Sehr geehrte Damen und Herren,
die Fragen lauten:
- Was ist ein Minjan und
- warum sollen zehn Personen in der Synagoge anwesend sein?
Zur Klarstellung:
Das Gebet, die Zwiesprache mit Gott, das Anflehen oder die
Lobpreisung Gottes bedarf keiner Förmlichkeit. Der Mensch kann sich zu jeder
Zeit und an jedem Ort mit seinem Schöpfer in der einen oder anderen Art
verständigen.
Antwort:
- Als Jerusalem und der heilige Tempel zerstört wurden,
hörten die Juden nicht auf, an Gott zu glauben, denn ihr Gott war im
Gegensatz zu den Heidengöttern ein Universalgott – der Einzige und an Ort
und Zeit nicht gebunden. Der Gottesdienst wie ehedem, der Opferkult, war
aber ohne einen Tempel nicht möglich. So entstanden nach und nach die Gebete
und die Versammlungsorte, die Synagogen, für die Verrichtung des
Gottesdienstes, der von nun an in der Form des Gebets verlief.
- Die Gebetszeiten wurden ähnlich wie die Opfergaben im
heiligen Tempel dreimal am Tag, morgens, nachmittags und abends
eingerichtet.
- Außerdem wurde nach und nach eine Gebetsordnung geschaffen und die Texte
für das jeweilige Gebet wurden festgelegt.
- Manche Gebete sollten im Rahmen der Gemeinde in öffentlicher Form
abgehalten werden. Im Talmud heißt es:
„Man betet nicht das Schma („Höre Israel“) mit den dazugehörigen
vorangehenden und folgenden Segenssprüchen, tritt nicht als Vorbeter beim
Achtzehngebet, spricht nicht den Priestersegen mit erhobenen Händen, liest
nicht vor aus der Tora, liest nicht anschließend aus den Propheten,
veranstaltet keine Trauerfeier, spricht nicht den Trauersegen und nicht den
Hochzeitssegen, veranstaltet keinen gemeinschaftlichen Tischsegen mit
Nennung des Gottesnamens, wenn weniger als zehn Männer anwesend sind“ (Meg.
23, 2).
- Minjan bedeutet Zahl. Dieses Wort steht für zehn männliche Personen, die
jeweils mindestens dreizehn Jahre alt sind (Barmizwa hatten und zu den
Erwachsenen gerechnet werden). Zehn Personen bilden eine Beter-Gemeinde. Es
gibt keine biblische Stelle, die die Größe einer Gemeinde definiert. Die
Talmudgelehrten haben jedoch diese Zahl von dem 4. Buch Moses, Kap. 14 Vers
17, abgeleitet, wo die Rede von einer „Eda“ = Gemeinde ist und diese aus
zehn Männern bestand.
- Wo also zehn jüdische Männer versammelt sind, kann jede Art Gottesdienst
abgehalten werden.
Nachbemerkung:
In früheren Zeiten, zur Zeit des Talmuds, waren die
Ortschaften in Palästina klein, und es war nicht leicht zehn Männer zu
finden, die sich von ihrer Arbeit freimachen und zum Beten gehen konnten.

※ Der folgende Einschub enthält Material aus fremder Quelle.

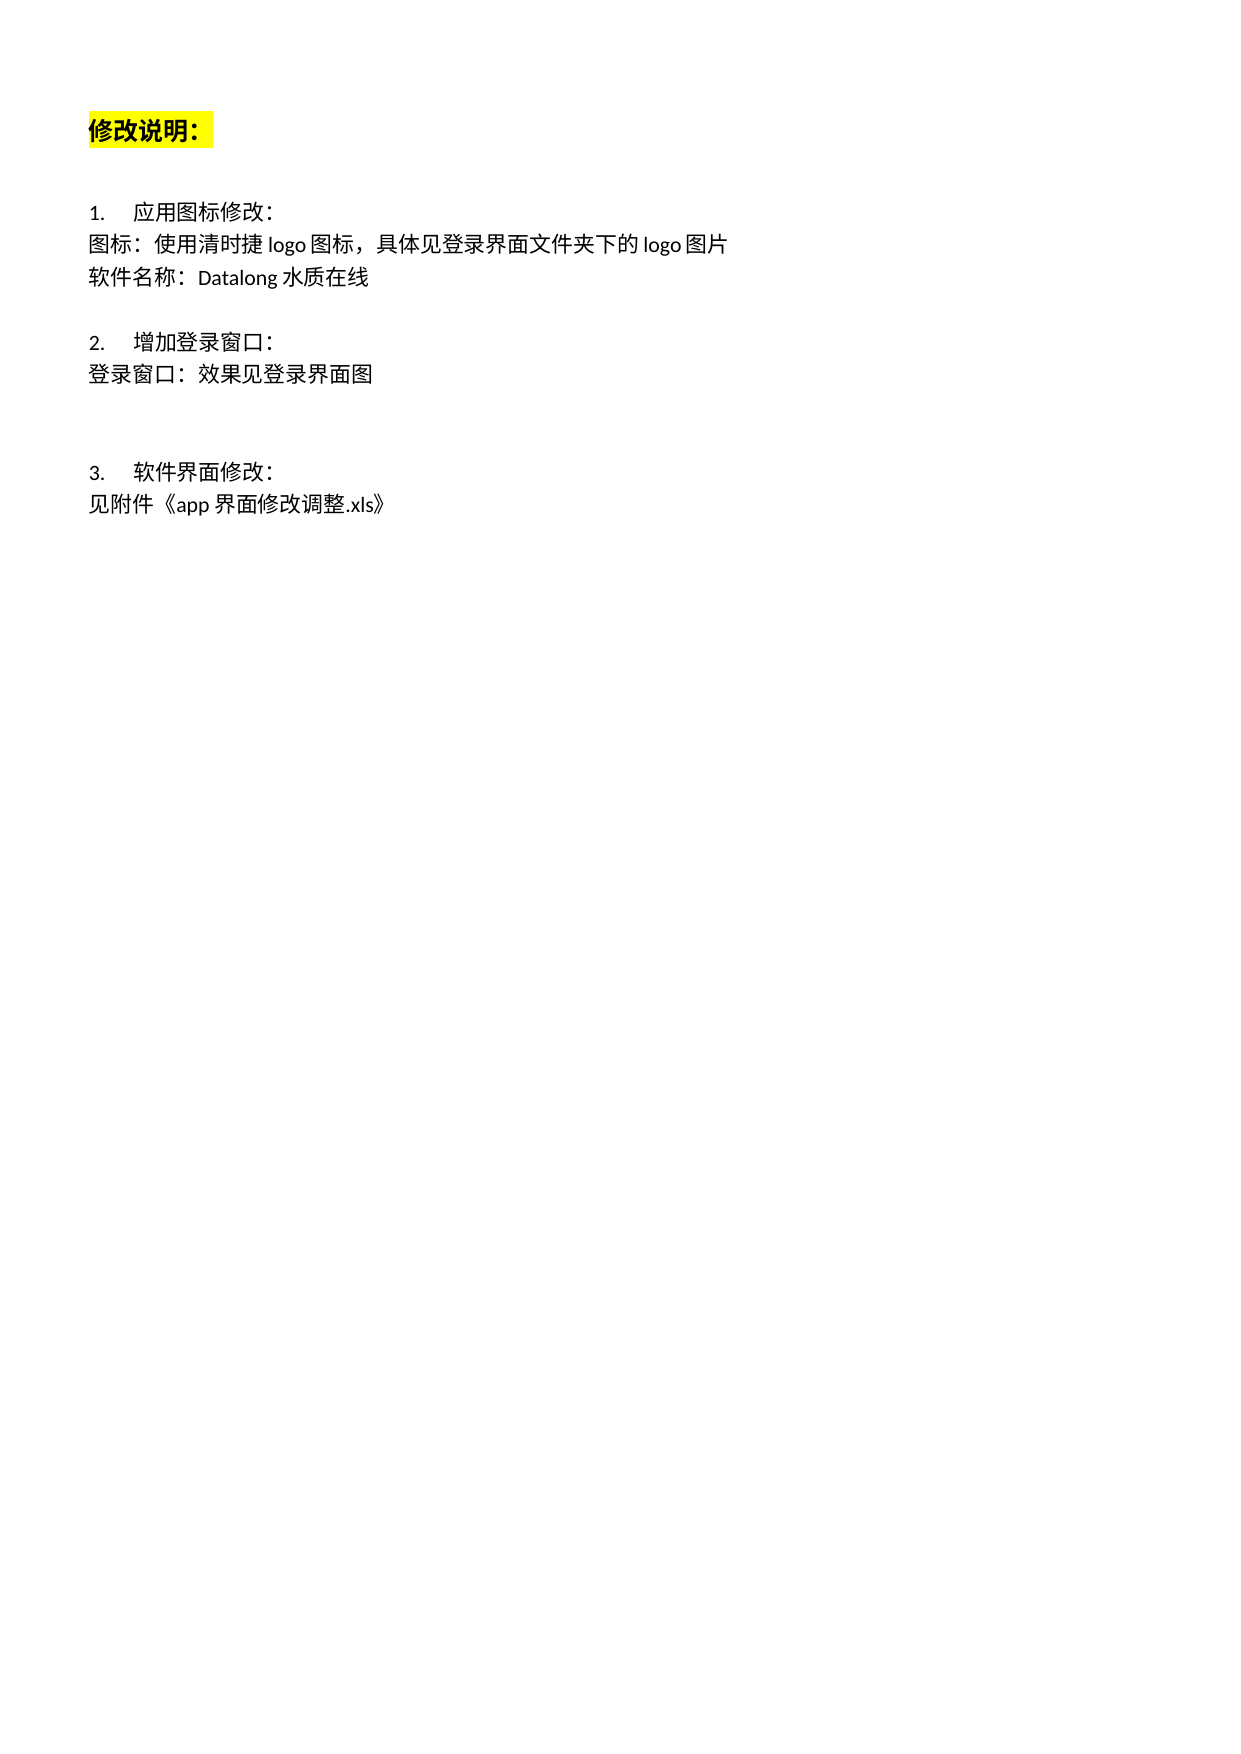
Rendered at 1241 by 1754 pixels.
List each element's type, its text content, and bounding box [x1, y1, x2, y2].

list 增加登录窗口： [88, 324, 1152, 357]
list 软件界面修改： [88, 454, 1152, 487]
list 见附件《app界面修改调整.xls》 [88, 487, 1152, 519]
list 应用图标修改： [88, 194, 1152, 227]
text 软件名称：Datalong水质在线 [88, 259, 1152, 292]
text 图标：使用清时捷logo图标，具体见登录界面文件夹下的logo图片 [88, 227, 1152, 259]
text 登录窗口：效果见登录界面图 [88, 357, 1152, 389]
text 修改说明： [88, 97, 1152, 162]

Ein Ort, in dem sich zehn Arbeitslose (Müßiggänger) fanden, die sich
freiwillig in der Synagoge einfanden, um den Gottesdienst zu absolvieren,
galt als eine Stadt. Deshalb hat ein Stadt im Talmud folgende Definition
erfahren: „Welche heißt eine größere Stadt? In der sich zehn Müßiggänger
befinden; wenn weniger, so ist es ein Dorf“ (Meg. 5, 1).

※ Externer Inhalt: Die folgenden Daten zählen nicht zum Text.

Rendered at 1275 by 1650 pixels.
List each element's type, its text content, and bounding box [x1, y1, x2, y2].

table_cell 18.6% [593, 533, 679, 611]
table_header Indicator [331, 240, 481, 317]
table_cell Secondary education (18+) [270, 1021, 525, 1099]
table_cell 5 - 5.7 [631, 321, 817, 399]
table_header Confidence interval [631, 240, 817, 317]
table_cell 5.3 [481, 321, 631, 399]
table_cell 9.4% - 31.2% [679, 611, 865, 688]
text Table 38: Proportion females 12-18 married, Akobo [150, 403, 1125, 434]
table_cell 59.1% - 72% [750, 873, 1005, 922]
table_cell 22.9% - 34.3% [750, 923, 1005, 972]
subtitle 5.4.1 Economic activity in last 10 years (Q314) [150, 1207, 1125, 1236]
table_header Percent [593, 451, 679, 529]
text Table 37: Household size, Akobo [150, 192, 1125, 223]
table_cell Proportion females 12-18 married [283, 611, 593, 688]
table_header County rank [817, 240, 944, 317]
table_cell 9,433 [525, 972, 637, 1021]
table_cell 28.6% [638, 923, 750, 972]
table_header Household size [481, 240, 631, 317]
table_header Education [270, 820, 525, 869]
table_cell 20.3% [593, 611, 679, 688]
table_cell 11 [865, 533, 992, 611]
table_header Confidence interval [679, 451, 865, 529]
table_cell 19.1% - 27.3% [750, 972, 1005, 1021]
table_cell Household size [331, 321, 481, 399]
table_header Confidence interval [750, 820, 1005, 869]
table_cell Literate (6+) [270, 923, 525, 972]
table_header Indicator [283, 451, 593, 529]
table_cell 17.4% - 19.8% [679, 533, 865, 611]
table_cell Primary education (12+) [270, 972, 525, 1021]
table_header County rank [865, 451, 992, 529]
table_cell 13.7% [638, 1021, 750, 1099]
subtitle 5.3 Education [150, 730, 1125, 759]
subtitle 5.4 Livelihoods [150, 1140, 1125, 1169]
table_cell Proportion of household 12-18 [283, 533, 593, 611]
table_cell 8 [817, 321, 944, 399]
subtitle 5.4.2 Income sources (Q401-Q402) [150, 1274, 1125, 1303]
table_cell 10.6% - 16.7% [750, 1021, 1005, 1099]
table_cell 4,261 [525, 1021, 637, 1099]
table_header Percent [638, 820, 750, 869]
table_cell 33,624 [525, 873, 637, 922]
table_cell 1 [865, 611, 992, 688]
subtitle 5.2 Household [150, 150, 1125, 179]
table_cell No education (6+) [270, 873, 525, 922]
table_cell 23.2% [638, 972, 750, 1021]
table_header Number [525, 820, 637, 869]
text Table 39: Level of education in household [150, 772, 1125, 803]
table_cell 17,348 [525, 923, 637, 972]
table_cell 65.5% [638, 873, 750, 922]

Zurück zu unserer Vorbemerkung: Im heutige Israel gibt es in den Städten
sehr viel mehr als nur zehn Müßiggänger. Der Grund für das Anflehen der
Passanten, den Minjan zum Beten zu vervollkommnen ist darin zu sehen, dass
sich viele kleine Gebetsgemeinden, manchmal in enger Nachbarschaft, gebildet
haben, die sich in Stuben versammeln (Stibl) und miteinander konkurrieren.
Warum das so ist, müsste in einem weiteren Beitrag erörtert werden.